Progress in Art Therapy
I heard about art therapy only two years ago. At first I was skeptical because I knew that I had no talent in drawing or creating anything artistic and I was doubtful that I could actually express my feelings in a creative way. But after a few sessions with an art therapist, I quickly understood that it’s not about talent and how your work of art looks like. It’s about how you express it. As opposed to psychotherapy, art gives you the possibility to express emotions that are too hard to describe in words. Sometimes our feelings might be too painful and frightening to express with a loud voice. Sometimes, they are so vague, but so precise in images that words could not possibly describe how you actually feel.
Contrary to psychotherapy, art gives you the possibility to put some distance between you and your emotions. As you release and express your emotions on a piece of paper or in clay, you have the feeling that your emotions have been practically taken out of your heart and put into this work of art. Afterwards, when looking at it and talking about it, you experience a positive detachment from those emotions and are able to look at them from a different angle.
Art therapy works extremely well for children who don’t have yet the ability to express themselves verbally. It is also extremely helpful for those who think and feel in pictures. How many times do you happen to use an image in order to describe your feelings? I heard different people saying: it’s as if I have a dark smoke inside my heart, it’s as if I feel my hands are tied behind my back, it’s as if I’m drowning in a flood, it’s as if I’m standing in front of a big brick wall and I can’t get out, it’s as if I’m stuck at a bottom of a well and nobody can hear me and so on. Once we get these images, it is extremely beneficial to put them on paper, in a collage or in any material that you consider fit. Things will seem different afterwards. The release is stronger than you can imagine.
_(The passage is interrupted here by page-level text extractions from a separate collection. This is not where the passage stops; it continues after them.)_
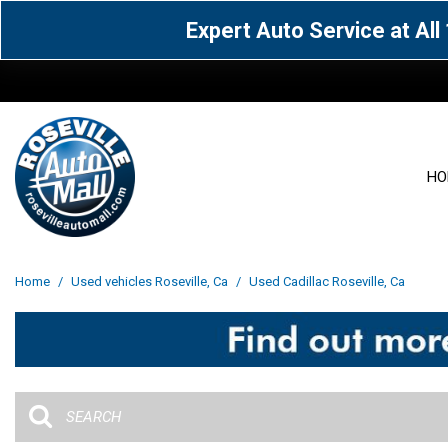
Expert Auto Service at Al
HO
View all
Acura
[1588]
[63]
View all
[3069]
Home
/
Used vehicles Roseville, Ca
/
Used Cadillac Roseville, Ca
Cadillac
Chevrolet
[15]
[106]
Acura
[163]
Genesis
GMC
[4]
[33]
BMW
[142]
Jaguar
Jeep
[1]
[71]
Buick
[43]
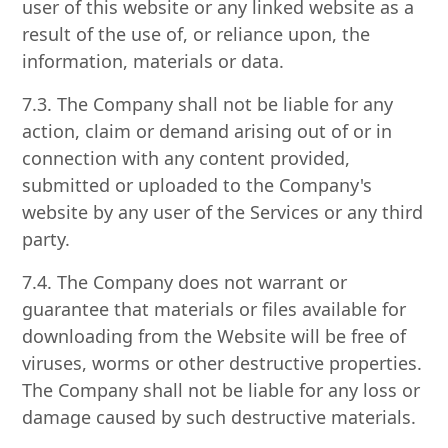
user of this website or any linked website as a
result of the use of, or reliance upon, the
information, materials or data.
7.3. The Company shall not be liable for any
action, claim or demand arising out of or in
connection with any content provided,
submitted or uploaded to the Company's
website by any user of the Services or any third
party.
7.4. The Company does not warrant or
guarantee that materials or files available for
downloading from the Website will be free of
viruses, worms or other destructive properties.
The Company shall not be liable for any loss or
damage caused by such destructive materials.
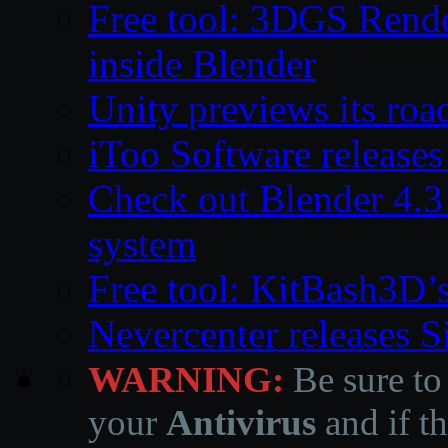
Free tool: 3DGS Rende
inside Blender
Unity previews its ro
iToo Software releases
Check out Blender 4.
system
Free tool: KitBash3D’
Nevercenter releases 
WARNING:
Be sure to
your
Antivirus
and if th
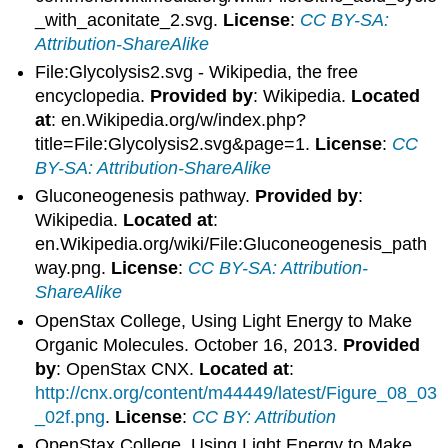
_with_aconitate_2.svg.
License
:
CC BY-SA:
Attribution-ShareAlike
File:Glycolysis2.svg - Wikipedia, the free
encyclopedia.
Provided by
: Wikipedia.
Located
at
: en.Wikipedia.org/w/index.php?
title=File:Glycolysis2.svg&page=1.
License
:
CC
BY-SA: Attribution-ShareAlike
Gluconeogenesis pathway.
Provided by
:
Wikipedia.
Located at
:
en.Wikipedia.org/wiki/File:Gluconeogenesis_path
way.png.
License
:
CC BY-SA: Attribution-
ShareAlike
OpenStax College, Using Light Energy to Make
Organic Molecules. October 16, 2013.
Provided
by
: OpenStax CNX.
Located at
:
http://cnx.org/content/m44449/latest/Figure_08_03
_02f.png
.
License
:
CC BY: Attribution
OpenStax College, Using Light Energy to Make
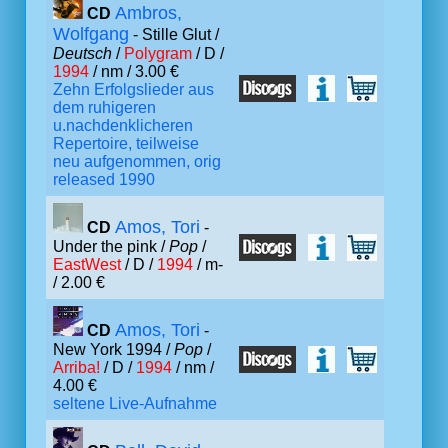
Ambros,
CD
Wolfgang
- Stille Glut /
Deutsch
/
Polygram
/ D /
1994
/ nm / 3.00 €
Zehn Erfolgslieder aus
dem ruhigeren
u.nachdenklicheren
Repertoire, teilweise
neu aufgenommen, orig
released 1990
Amos, Tori
CD
-
Under the pink /
Pop
/
EastWest
/ D /
1994
/ m-
/ 2.00 €
Amos, Tori
CD
-
New York 1994 /
Pop
/
Arriba!
/ D /
1994
/ nm /
4.00 €
seltene Live-Aufnahme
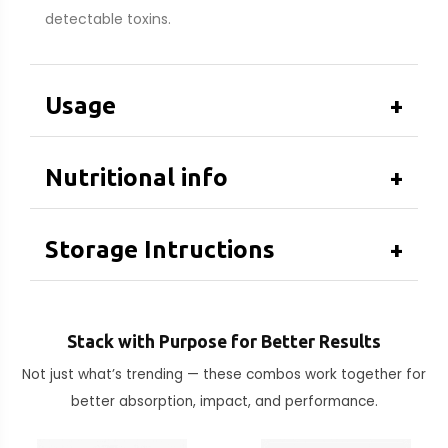
detectable toxins.
Usage
+
Nutritional info
+
Storage Intructions
+
Stack with Purpose for Better Results
Not just what’s trending — these combos work together for
better absorption, impact, and performance.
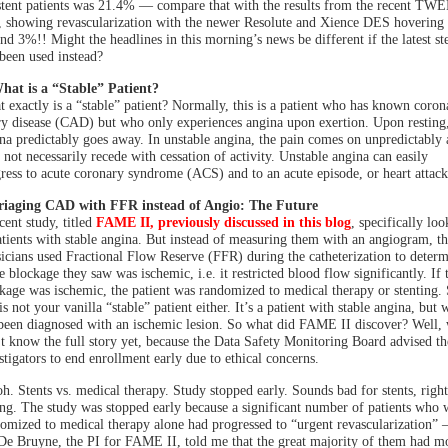
stent patients was 21.4% — compare that with the results from the recent T
l, showing revascularization with the newer Resolute and Xience DES hovering
nd 3%!! Might the headlines in this morning’s news be different if the latest st
been used instead?
hat is a “Stable” Patient?
 exactly is a “stable” patient? Normally, this is a patient who has known coron
ry disease (CAD) but who only experiences angina upon exertion. Upon resting,
na predictably goes away. In unstable angina, the pain comes on unpredictably
 not necessarily recede with cessation of activity. Unstable angina can easily
ress to acute coronary syndrome (ACS) and to an acute episode, or heart attack
Triaging CAD with FFR instead of Angio: The Future
cent study, titled
FAME II, previously discussed in this blog
, specifically lo
atients with stable angina. But instead of measuring them with an angiogram, th
icians used Fractional Flow Reserve (FFR) during the catheterization to deter
he blockage they saw was ischemic, i.e. it restricted blood flow significantly. If 
kage was ischemic, the patient was randomized to medical therapy or stenting.
 is not your vanilla “stable” patient either. It’s a patient with stable angina, but
been diagnosed with an ischemic lesion. So what did FAME II discover? Well,
t know the full story yet, because the Data Safety Monitoring Board advised th
stigators to end enrollment early due to ethical concerns.
h. Stents vs. medical therapy. Study stopped early. Sounds bad for stents, right
g. The study was stopped early because a significant number of patients who 
omized to medical therapy alone had progressed to “urgent revascularization”
De Bruyne, the PI for FAME II, told me that the great majority of them had m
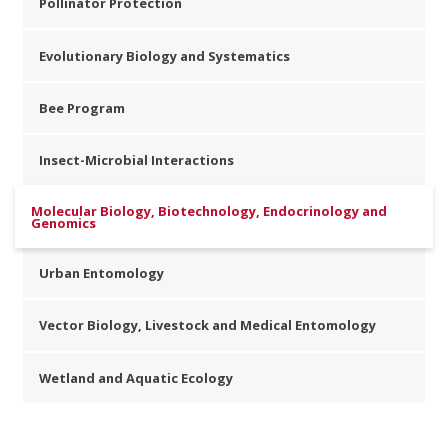
Pollinator Protection
Evolutionary Biology and Systematics
Bee Program
Insect-Microbial Interactions
Molecular Biology, Biotechnology, Endocrinology and
Genomics
Urban Entomology
Vector Biology, Livestock and Medical Entomology
Wetland and Aquatic Ecology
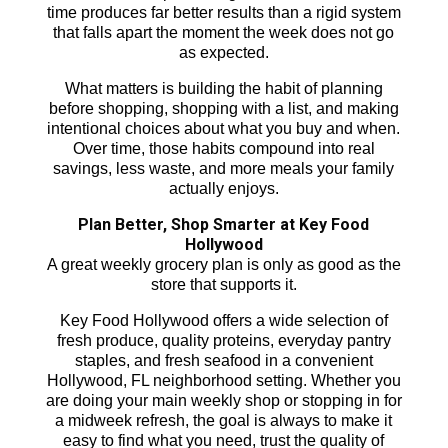
time produces far better results than a rigid system
that falls apart the moment the week does not go
as expected.
What matters is building the habit of planning
before shopping, shopping with a list, and making
intentional choices about what you buy and when.
Over time, those habits compound into real
savings, less waste, and more meals your family
actually enjoys.
Plan Better, Shop Smarter at Key Food
Hollywood
A great weekly grocery plan is only as good as the
store that supports it.
Key Food Hollywood offers a wide selection of
fresh produce, quality proteins, everyday pantry
staples, and fresh seafood in a convenient
Hollywood, FL neighborhood setting. Whether you
are doing your main weekly shop or stopping in for
a midweek refresh, the goal is always to make it
easy to find what you need, trust the quality of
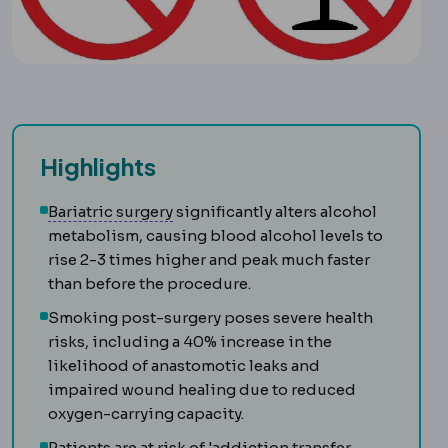
Highlights
Bariatric surgery
Surgery that treats
Bariatric surgery
significantly alters alcohol
metabolism, causing blood alcohol levels to
rise 2-3 times higher and peak much faster
than before the procedure.
Smoking post-surgery poses severe health
risks, including a 40% increase in the
likelihood of anastomotic leaks and
impaired wound healing due to reduced
oxygen-carrying capacity.
Patients are at risk of 'addiction transfer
But if there is one fascinating thing about art therapy, is the fact that as opposed to psychotherapy, you can trace your progress one step at a time. In psychotherapy I think it’s harder to trace the small steps in progress because it’s hard to see yourself from the outside. But art always leaves a trace. A trace how you felt 1 month ago, 6 months ago, 1 year ago and any small improvement is splendidly recorded.
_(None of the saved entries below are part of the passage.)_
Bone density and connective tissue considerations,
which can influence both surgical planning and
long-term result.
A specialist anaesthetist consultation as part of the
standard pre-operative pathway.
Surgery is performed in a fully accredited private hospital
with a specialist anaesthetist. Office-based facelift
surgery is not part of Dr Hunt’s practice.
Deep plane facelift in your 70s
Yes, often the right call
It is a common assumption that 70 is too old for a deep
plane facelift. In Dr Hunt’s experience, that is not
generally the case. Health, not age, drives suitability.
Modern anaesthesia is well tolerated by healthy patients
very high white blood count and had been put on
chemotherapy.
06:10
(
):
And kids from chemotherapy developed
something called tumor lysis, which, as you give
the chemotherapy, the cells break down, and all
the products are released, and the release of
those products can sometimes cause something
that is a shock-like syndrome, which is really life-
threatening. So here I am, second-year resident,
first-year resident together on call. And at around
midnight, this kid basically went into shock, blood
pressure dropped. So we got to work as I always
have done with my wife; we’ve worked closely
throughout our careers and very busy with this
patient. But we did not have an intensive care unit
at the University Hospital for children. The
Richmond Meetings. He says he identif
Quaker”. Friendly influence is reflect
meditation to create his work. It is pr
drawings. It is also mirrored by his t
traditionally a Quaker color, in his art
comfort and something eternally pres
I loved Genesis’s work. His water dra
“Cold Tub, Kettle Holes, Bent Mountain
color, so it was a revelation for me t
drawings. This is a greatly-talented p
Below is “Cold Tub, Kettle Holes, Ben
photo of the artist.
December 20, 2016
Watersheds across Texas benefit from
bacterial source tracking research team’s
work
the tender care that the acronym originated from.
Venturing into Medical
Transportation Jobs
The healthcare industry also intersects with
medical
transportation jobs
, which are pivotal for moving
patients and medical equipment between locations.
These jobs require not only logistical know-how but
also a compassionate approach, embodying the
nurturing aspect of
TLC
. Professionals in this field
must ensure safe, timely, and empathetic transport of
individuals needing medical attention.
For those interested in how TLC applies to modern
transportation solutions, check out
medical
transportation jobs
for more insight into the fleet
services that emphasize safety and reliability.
The drawing in this post is mine. One day I felt like a trapped bird, unable to escape this big weight that dragged me down and that kept me from flying. I felt abandoned, left behind and I was longing to join the other birds. Two months later, I had the same image in my head, but this time something significant had changed. The weight was much clearer now. The weight wasn’t just a weight. Now it had a face. The weight was in fact people who dragged me down, whom I couldn’t get off my back, who kept me trapped because I allow them to climb on my back. Something else had changed as well. I felt the need to draw a unique bird, a special bird with beautiful colors. I felt that the bird had become stronger and more beautiful than last time. I felt that despite the fact that I was still in the same situation, I had grown since last time. Something in me had changed. I wasn’t the same bird. I also didn’t feel the need to put another bird in the picture. I didn’t feel the need to join the others. I just wanted to escape for me. I didn’t feel left behind, I didn’t feel abandoned. I just wanted to escape. Only 4 months later after looking at my works of art, I was struck by the difference in these two drawings. I couldn’t believe that the change that I had experienced was so clearly traced on paper. When I realized that, it gave me hope and now I am sure that one day, I will be able to draw a big, beautiful bird flying free in the sky without anyone holding her down. Without any weight and any pressure. For the moment, I am patiently waiting for that day to come.